ABOUT THIS TASK:
Where does the word "Ұлдана" show up in the records? Copy every line that holds it.
[[ MATERIAL PROVIDED, beginning ]]
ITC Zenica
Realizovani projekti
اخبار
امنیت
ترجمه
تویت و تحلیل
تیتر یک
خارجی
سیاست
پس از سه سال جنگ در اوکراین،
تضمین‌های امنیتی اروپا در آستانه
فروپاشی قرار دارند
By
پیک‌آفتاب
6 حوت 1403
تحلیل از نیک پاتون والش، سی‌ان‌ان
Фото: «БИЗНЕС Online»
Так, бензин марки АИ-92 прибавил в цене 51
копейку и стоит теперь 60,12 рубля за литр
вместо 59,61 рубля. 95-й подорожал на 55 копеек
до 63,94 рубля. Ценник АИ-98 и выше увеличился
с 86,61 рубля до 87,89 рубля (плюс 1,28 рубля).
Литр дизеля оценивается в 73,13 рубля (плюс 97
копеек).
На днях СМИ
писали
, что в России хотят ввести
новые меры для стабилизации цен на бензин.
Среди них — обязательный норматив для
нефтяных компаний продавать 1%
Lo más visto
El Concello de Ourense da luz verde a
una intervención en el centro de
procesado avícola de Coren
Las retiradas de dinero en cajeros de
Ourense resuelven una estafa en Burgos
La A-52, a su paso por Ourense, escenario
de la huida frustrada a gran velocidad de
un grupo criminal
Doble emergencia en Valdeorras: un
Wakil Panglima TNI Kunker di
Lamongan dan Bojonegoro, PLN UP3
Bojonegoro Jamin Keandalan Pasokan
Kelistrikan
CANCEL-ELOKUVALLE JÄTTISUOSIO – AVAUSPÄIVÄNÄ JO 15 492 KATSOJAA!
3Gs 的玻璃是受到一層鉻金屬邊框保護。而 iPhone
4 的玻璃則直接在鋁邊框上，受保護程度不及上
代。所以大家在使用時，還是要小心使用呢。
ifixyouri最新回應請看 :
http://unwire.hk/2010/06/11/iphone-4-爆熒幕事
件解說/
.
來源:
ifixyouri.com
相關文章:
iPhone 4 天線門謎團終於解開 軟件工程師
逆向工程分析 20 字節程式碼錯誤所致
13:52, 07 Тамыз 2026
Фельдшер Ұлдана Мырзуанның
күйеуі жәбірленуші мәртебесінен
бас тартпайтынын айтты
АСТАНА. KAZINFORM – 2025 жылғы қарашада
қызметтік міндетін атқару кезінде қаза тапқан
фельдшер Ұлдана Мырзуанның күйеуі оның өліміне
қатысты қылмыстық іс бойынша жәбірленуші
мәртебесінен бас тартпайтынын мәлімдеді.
[[ MATERIAL PROVIDED, end ]]
[[ MATERIAL PROVIDED, beginning ]]
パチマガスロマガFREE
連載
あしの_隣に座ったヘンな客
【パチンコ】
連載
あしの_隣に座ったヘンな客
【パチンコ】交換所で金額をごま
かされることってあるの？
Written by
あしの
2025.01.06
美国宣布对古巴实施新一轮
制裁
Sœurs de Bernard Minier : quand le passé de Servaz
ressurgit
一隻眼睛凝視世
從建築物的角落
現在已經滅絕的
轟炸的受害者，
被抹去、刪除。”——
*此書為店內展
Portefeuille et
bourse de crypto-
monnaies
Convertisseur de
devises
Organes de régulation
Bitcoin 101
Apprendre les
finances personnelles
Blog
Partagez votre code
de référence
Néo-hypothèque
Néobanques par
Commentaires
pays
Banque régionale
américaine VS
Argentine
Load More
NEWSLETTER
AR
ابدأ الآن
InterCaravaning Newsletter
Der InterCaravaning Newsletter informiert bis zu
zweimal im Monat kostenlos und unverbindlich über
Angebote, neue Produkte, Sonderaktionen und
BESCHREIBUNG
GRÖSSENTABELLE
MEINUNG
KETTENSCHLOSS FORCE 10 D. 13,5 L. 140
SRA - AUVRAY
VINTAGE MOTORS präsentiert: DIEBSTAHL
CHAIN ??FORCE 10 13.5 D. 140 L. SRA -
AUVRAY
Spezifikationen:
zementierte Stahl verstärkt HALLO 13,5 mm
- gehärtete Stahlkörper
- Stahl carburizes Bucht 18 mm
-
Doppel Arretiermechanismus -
[[ MATERIAL PROVIDED, end ]]
ANSWER AREA:
Фельдшер Ұлдана Мырзуанның
фельдшер Ұлдана Мырзуанның күйеуі оның өліміне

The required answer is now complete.